S.L. Coupons la poire en deux. La Banque d'Angleterre continuera de se soucier du risque relié au marché immobilier comme au Canada, une contrainte limitant les hausses de taux. La chute du prix du pétrole aura un impact positif sur l'économie réelle et réduira seulement l'inflation temporairement comme aux États-Unis.

S.M. Croissance faible dans la zone euro + appréciation de la livre sterling + moins de pétrodollars pour stimuler le secteur immobilier londonien = pourquoi Mark Carney hausserait-il son taux directeur?

D.P. À l'image de la Banque du Canada, la BoE va laisser l'initiative des hausses de taux à la Fed. Cela dit, le pétrole est désormais beaucoup plus important pour l'économie canadienne que pour la britannique. Par conséquent, la BoE va ressembler plus à la Fed qu'à la BdC en 2015. Le risque à ce scénario, c'est une rechute en crise de la zone euro qui va diminuer les perspectives d'exportations du Royaume-Uni.

A.S. Le Royaume-Uni n'est plus l'exportateur de pétrole qu'il a été, compte tenu du déclin de la production en mer du Nord. Au net, un pétrole moins cher pour le consommateur va grosso modo compenser l'affaiblissement du secteur énergétique. On s'attend à ce que la Banque d'Angleterre hausse son taux après la Fed, mais avant la Banque du Canada, ce qui reflète en partie les effets négatifs du pétrole plus grands sur l'économie canadienne. 
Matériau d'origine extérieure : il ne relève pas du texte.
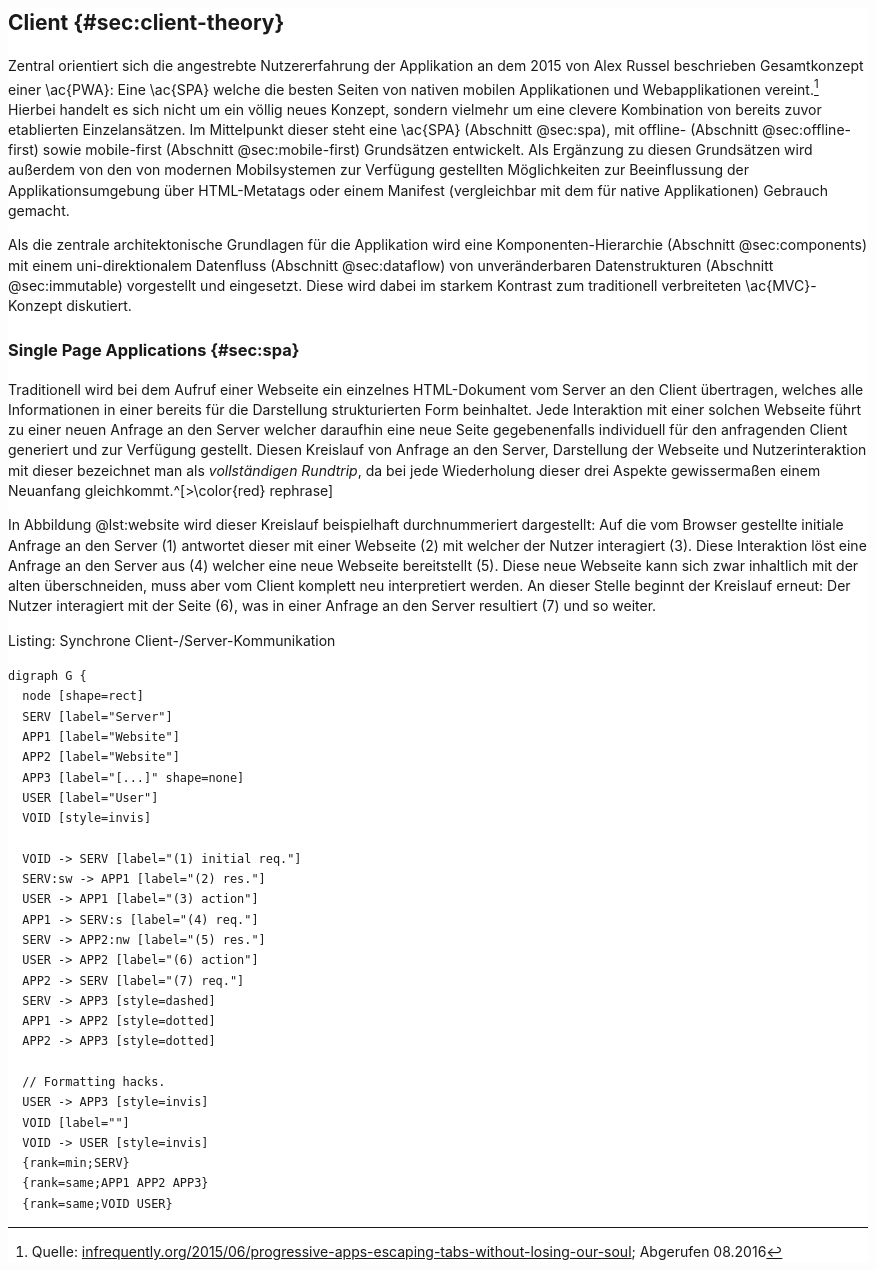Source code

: ## Client {#sec:client-theory}
Zentral orientiert sich die angestrebte Nutzererfahrung der Applikation an dem 2015 von Alex Russel beschrieben Gesamtkonzept einer \ac{PWA}: Eine \ac{SPA} welche die besten Seiten von nativen mobilen Applikationen und Webapplikationen vereint.[^pwa] Hierbei handelt es sich nicht um ein völlig neues Konzept, sondern vielmehr um eine clevere Kombination von bereits zuvor etablierten Einzelansätzen. Im Mittelpunkt dieser steht eine \ac{SPA} (Abschnitt @sec:spa), mit offline- (Abschnitt @sec:offline-first) sowie mobile-first (Abschnitt @sec:mobile-first) Grundsätzen entwickelt. Als Ergänzung zu diesen Grundsätzen wird außerdem von den von modernen Mobilsystemen zur Verfügung gestellten Möglichkeiten zur Beeinflussung der Applikationsumgebung über HTML-Metatags oder einem Manifest (vergleichbar mit dem für native Applikationen) Gebrauch gemacht.

Als die zentrale architektonische Grundlagen für die Applikation wird eine Komponenten-Hierarchie (Abschnitt @sec:components) mit einem uni-direktionalem Datenfluss (Abschnitt @sec:dataflow) von unveränderbaren Datenstrukturen (Abschnitt @sec:immutable) vorgestellt und eingesetzt. Diese wird dabei im starkem Kontrast zum traditionell verbreiteten \ac{MVC}-Konzept diskutiert.

[^pwa]: Quelle: [infrequently.org/2015/06/progressive-apps-escaping-tabs-without-losing-our-soul](https://infrequently.org/2015/06/progressive-apps-escaping-tabs-without-losing-our-soul/); Abgerufen 08.2016



### Single Page Applications {#sec:spa}
Traditionell wird bei dem Aufruf einer Webseite ein einzelnes HTML-Dokument vom Server an den Client übertragen, welches alle Informationen in einer bereits für die Darstellung strukturierten Form beinhaltet. Jede Interaktion mit einer solchen Webseite führt zu einer neuen Anfrage an den Server welcher daraufhin eine neue Seite gegebenenfalls individuell für den anfragenden Client generiert und zur Verfügung gestellt. Diesen Kreislauf von Anfrage an den Server, Darstellung der Webseite und Nutzerinteraktion mit dieser bezeichnet man als *vollständigen Rundtrip*, da bei jede Wiederholung dieser drei Aspekte gewissermaßen einem Neuanfang gleichkommt.^[>\color{red} rephrase]

In Abbildung @lst:website wird dieser Kreislauf beispielhaft durchnummeriert dargestellt: Auf die vom Browser gestellte initiale Anfrage an den Server (1) antwortet dieser mit einer Webseite (2) mit welcher der Nutzer interagiert (3). Diese Interaktion löst eine Anfrage an den Server aus (4) welcher eine neue Webseite bereitstellt (5). Diese neue Webseite kann sich zwar inhaltlich mit der alten überschneiden, muss aber vom Client komplett neu interpretiert werden. An dieser Stelle beginnt der Kreislauf erneut: Der Nutzer interagiert mit der Seite (6), was in einer Anfrage an den Server resultiert (7) und so weiter.

Listing: Synchrone Client-/Server-Kommunikation

```{#lst:website .dot}
digraph G {
  node [shape=rect]
  SERV [label="Server"]
  APP1 [label="Website"]
  APP2 [label="Website"]
  APP3 [label="[...]" shape=none]
  USER [label="User"]
  VOID [style=invis]

  VOID -> SERV [label="(1) initial req."]
  SERV:sw -> APP1 [label="(2) res."]
  USER -> APP1 [label="(3) action"]
  APP1 -> SERV:s [label="(4) req."]
  SERV -> APP2:nw [label="(5) res."]
  USER -> APP2 [label="(6) action"]
  APP2 -> SERV [label="(7) req."]
  SERV -> APP3 [style=dashed]
  APP1 -> APP2 [style=dotted]
  APP2 -> APP3 [style=dotted]

  // Formatting hacks.
  USER -> APP3 [style=invis]
  VOID [label=""]
  VOID -> USER [style=invis]
  {rank=min;SERV}
  {rank=same;APP1 APP2 APP3}
  {rank=same;VOID USER}
```

[^cantuseserviceworker]: Safari, welcher unter iOS auch als Grundlage für die Browser Dritter dient, implementiert noch keine Service Worker. Quelle: [caniuse.com](http://caniuse.com/#feat=serviceworkers); Abgerufen 08/2016.
[^browsers]: Die einzigen durch *localForage* nicht unterstützten Browser sind Versionen <8 des Internet Explorers, welche auf einen Marktanteil von unter 1% kommen. Quelle: https://www.netmarketshare.com/browser-market-share.aspx; Abgerufen 08/2016.
[^flux]: https://facebook.github.io/flux/docs/overview.html
[^redux]: http://redux.js.org/
[^const]: Interessant hierbei ist auch, dass die Variable \texttt{obj} als \texttt{const}, also Konstante, definiert wurde: Konstant bedeutet hier allerdings nicht, dass der Wert des Objektes unverändert bleibt, sondern die in der Variable gespeicherte Referenz zu einem bestimmten Objekt. Das referenzierte Objekt ist allerdings veränderbar. Obwohl dieses Verhalten bei angehenden Programmierern oft für Verwirrung sorgt, ist es ein auch aus anderen Sprachen wie C++ (\texttt{const}) oder Java (\texttt{final}) bekanntes Verhalten. Unveränderbare Datenstrukturen lösen dies.
[^leebyron]: Beispiel aus Lee Byron's Talk "Immutable Data and React". Quelle: [youtu.be/I7IdS-PbEgI](https://youtu.be/I7IdS-PbEgI), abgerufen 08/2016.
C.W. On s'attend à ce que la Banque d'Angleterre agisse comme la Fed dans l'amorce de son resserrement et davantage comme la Banque du Canada dans le rythme de ses hausses. La croissance britannique devrait atteindre 2,6% contre 3,3% pour l'américaine. Dans un tel environnement, la Banque d'Angleterre pourra commencer à normaliser son taux en milieu d'année, tout comme la Fed. Le processus sera à la fois tributaire des indicateurs économiques et mené avec prudence, à petits pas, facilement retraçables s'ils se révèlent déplacés. Fin 2015, la Banque devrait avoir fait deux hausses de 25 centièmes, tout comme la Banque du Canada, mais une de moins que la Fed, selon nos prévisions.